#### Données fournies:
▼

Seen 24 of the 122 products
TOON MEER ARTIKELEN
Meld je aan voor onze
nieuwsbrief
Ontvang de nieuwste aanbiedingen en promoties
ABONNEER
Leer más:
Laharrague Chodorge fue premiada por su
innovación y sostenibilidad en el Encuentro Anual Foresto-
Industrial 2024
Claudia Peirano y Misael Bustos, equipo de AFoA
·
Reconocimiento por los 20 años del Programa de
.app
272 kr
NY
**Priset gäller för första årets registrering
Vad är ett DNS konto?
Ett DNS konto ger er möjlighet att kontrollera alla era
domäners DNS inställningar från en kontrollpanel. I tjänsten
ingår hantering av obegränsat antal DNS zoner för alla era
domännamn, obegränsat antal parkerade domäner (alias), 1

▲
▼

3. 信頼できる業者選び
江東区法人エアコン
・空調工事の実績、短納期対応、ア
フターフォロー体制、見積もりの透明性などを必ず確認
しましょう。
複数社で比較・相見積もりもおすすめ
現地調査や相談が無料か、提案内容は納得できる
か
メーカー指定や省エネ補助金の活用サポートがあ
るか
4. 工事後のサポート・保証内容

▲

#### Tâche à faire:
Convertissez en liste numérotée les lignes des entrées comprises entre celle qui contient "3. 信頼できる業者選び" et celle qui contient "4. 工事後のサポート・保証内容", ces deux lignes incluses, en omettant les lignes vides.

#### Réponse proposée:
1. 3. 信頼できる業者選び
2. 江東区法人エアコン
3. ・空調工事の実績、短納期対応、ア
4. フターフォロー体制、見積もりの透明性などを必ず確認
5. しましょう。
6. 複数社で比較・相見積もりもおすすめ
7. 現地調査や相談が無料か、提案内容は納得できる
8. か
9. メーカー指定や省エネ補助金の活用サポートがあ
10. るか
11. 4. 工事後のサポート・保証内容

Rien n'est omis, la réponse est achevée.